Too-low pay ends career of top state judge
Published 12:00 am Sunday, April 5, 2009
Proven, experienced trial judges are essential to justice. Mississippi is losing a good one, Frank Vollor, because again and again the Legislature has declined to pay competitive wages.
How incongruous it is that in an era when it’s been nothing for state allocations to prisoner care to rise by tens of millions of dollars yearly and state spending to blossom to more than $5.5 billion annually, lawmakers haven’t even been able to find a dime to pay judges better.
To be specific, state pay for a circuit judge is $104,170. A federal judge doing the same work is paid more than a third more, $165,200 per year.
The Mississippi Bar Association has weighed in on the topic, pointing out that pay for judges in Mississippi is the lowest among all 50 states. Cleverly, the bar dedicated the November-December edition of its magazine to the issue. Many, if not most members of the Legislature are members of the bar association and received that magazine before convening in January. But, again, it’s a “tight” year — so no raises.
Apparently, that was all Vollor could take. Four of the children of the judge and his wife, a public school teacher, have completed college and a fifth is entering. Candidly, the judge said he could not take on more debt and would return to private practice.
“I had intended to wait until I turned 65, about five more years,” Vollor said last week. “But I have a daughter who is graduating from Warren Central. She’s done well and worked hard, and I want to give her the education she deserves.”

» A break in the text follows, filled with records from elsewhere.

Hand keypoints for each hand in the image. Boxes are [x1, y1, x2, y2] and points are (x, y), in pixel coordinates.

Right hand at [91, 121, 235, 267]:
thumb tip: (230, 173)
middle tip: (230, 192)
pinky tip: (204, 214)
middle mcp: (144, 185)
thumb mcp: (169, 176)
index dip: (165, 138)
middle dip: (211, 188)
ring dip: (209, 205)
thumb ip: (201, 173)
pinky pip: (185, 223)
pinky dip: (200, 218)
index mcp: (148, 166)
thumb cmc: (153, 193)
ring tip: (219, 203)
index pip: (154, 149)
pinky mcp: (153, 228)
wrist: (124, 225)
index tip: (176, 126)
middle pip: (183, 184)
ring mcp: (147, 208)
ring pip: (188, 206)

In candor, it must be noted that not every decision made by Vollor was praised on this page. Also in candor, that’s as it should be. Never was Vollor’s integrity questioned. Never did it appear any ruling was made without serious, impartial consideration.

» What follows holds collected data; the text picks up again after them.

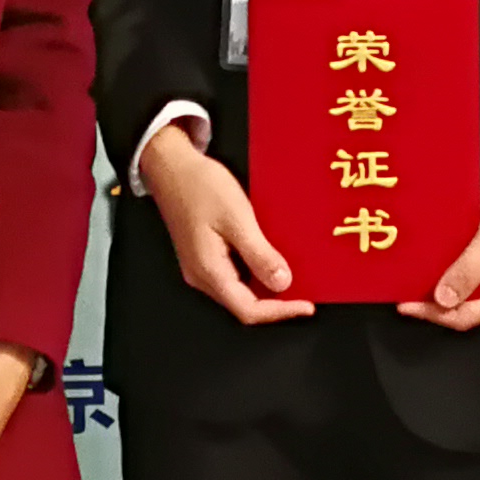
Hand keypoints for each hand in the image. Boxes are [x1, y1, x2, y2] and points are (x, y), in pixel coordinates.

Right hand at [135, 121, 315, 325]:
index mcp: (209, 271)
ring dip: (266, 287)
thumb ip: (259, 255)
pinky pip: (233, 274)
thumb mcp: (237, 218)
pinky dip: (255, 272)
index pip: (249, 310)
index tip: (307, 306)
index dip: (280, 312)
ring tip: (293, 274)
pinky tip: (270, 258)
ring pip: (239, 290)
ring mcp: (200, 267)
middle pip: (243, 304)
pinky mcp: (203, 255)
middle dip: (276, 302)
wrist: (171, 167)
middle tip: (306, 291)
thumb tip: (282, 284)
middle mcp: (201, 276)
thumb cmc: (199, 186)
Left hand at [398, 155, 479, 331]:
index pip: (463, 316)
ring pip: (477, 294)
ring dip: (450, 287)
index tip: (405, 304)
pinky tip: (450, 262)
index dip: (431, 313)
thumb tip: (443, 300)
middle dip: (438, 303)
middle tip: (409, 290)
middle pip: (470, 309)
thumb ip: (467, 272)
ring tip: (424, 277)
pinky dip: (465, 274)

That’s because Judge Vollor served the people of Warren, Sharkey and Issaquena counties with a deep, personal commitment to this community where his family has lived for generations. As a U.S. Marine and a reservist, he served his nation with the same dedication.
While Vollor decided literally thousands of motions and cases, Judge Isadore Patrick pointed out that creation of the Warren County Drug Court will be his testament. “It will definitely be a legacy for him,” Patrick said. “Not just in the future but already it has shown itself as a very useful tool to the community. It has changed lives and had a tremendous impact.”

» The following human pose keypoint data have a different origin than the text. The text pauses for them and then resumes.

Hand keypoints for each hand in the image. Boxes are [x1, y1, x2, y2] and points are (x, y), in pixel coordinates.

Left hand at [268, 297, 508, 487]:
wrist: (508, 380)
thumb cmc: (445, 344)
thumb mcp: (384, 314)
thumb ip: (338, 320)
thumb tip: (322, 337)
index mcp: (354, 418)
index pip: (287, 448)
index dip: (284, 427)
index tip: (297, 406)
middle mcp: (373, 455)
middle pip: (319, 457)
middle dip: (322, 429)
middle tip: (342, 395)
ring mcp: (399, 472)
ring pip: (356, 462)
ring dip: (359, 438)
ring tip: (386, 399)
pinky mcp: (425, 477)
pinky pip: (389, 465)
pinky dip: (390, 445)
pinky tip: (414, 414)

Many thought it was “soft” to allow accused felons to declare themselves addicted and enroll in lengthy and intensively monitored rehabilitation. But for one night a week every week — without a dime of extra pay — Vollor and Patrick have made the program work here.
Soon, we hope, lawmakers will realize that maintaining a quality judiciary requires a salary better than an average lawyer earns a few years out of school. We honor Vollor’s service and his decision, but we hope people remember what brought it on.